5. Significance and Future Directions

• Theoretical Unification: This work bridges the gap between Markovian large deviation theory and non-Markovian self-interacting systems, providing a rigorous framework for analyzing rare events in systems with memory.
• Universal Principles: It establishes that fundamental trade-offs (Uncertainty Relations) between precision, dissipation, and activity persist in non-Markovian regimes, albeit with modified, history-dependent forms.

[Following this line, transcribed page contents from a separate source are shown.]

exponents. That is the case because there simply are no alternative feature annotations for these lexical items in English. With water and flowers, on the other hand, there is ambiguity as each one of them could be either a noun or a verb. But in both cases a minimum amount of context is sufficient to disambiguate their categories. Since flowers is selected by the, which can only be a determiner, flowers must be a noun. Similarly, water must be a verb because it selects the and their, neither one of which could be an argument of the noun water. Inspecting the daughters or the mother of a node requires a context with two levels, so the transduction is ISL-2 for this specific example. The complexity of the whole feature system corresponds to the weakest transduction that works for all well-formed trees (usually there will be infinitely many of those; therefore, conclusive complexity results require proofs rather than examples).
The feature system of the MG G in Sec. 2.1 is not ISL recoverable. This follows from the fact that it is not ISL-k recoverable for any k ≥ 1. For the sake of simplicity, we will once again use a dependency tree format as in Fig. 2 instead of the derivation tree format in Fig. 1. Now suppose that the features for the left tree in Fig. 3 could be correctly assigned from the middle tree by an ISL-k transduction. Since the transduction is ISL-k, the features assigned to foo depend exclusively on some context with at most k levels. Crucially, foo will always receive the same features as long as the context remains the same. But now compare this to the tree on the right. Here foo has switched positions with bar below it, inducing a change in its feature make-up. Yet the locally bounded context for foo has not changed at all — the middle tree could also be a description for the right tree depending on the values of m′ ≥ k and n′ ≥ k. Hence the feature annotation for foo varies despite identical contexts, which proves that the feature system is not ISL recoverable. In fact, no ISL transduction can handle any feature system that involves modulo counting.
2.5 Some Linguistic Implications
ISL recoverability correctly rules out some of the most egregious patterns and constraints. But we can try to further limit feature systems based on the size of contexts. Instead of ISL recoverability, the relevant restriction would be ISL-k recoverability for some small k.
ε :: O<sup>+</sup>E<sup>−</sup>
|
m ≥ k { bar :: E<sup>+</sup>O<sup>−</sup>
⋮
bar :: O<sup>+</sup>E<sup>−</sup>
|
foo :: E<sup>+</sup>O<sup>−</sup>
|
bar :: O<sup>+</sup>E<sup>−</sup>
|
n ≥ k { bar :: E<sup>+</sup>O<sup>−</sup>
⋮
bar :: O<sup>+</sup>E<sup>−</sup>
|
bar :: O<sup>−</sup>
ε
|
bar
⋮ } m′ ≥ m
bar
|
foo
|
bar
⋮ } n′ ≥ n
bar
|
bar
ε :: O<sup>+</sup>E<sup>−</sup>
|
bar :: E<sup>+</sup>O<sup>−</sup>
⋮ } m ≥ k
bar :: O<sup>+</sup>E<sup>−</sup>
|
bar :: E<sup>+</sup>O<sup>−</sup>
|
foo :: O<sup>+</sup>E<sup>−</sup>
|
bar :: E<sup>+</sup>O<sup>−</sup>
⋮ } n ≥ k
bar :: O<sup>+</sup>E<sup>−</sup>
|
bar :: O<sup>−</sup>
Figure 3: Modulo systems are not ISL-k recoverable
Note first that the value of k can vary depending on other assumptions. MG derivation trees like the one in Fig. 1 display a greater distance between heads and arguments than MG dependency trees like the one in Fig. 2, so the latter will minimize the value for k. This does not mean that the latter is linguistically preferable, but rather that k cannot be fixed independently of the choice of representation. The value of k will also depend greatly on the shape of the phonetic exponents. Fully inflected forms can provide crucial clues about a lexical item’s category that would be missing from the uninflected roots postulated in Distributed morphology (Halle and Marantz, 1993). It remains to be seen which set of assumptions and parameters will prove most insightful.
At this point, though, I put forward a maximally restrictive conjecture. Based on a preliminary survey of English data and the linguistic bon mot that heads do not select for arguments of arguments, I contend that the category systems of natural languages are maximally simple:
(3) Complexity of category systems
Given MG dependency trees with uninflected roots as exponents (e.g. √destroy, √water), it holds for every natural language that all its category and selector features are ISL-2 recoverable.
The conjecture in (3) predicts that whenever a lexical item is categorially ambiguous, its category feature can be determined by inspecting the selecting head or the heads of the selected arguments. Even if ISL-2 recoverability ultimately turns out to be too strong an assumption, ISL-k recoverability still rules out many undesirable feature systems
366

• Applications: The framework is applicable to:
  • Biological Systems: Modeling autochemotactic organisms (e.g., E. coli, ants) that leave chemical trails.
  • Active Matter: Designing strategies for artificial self-propelling agents.
  • Quantum Systems: The authors suggest potential extensions to open quantum dynamics with memory.
• Limitations: While the results are exact in the statistical physics sense (large $T$ limit), they currently lack the full mathematical rigor of specific affine cases (Ref [31]), a gap the authors aim to close in future work.

In summary, the paper provides a powerful, general toolkit for quantifying fluctuations and thermodynamic costs in systems where the past dictates the future, extending the reach of modern non-equilibrium statistical mechanics beyond the Markovian approximation.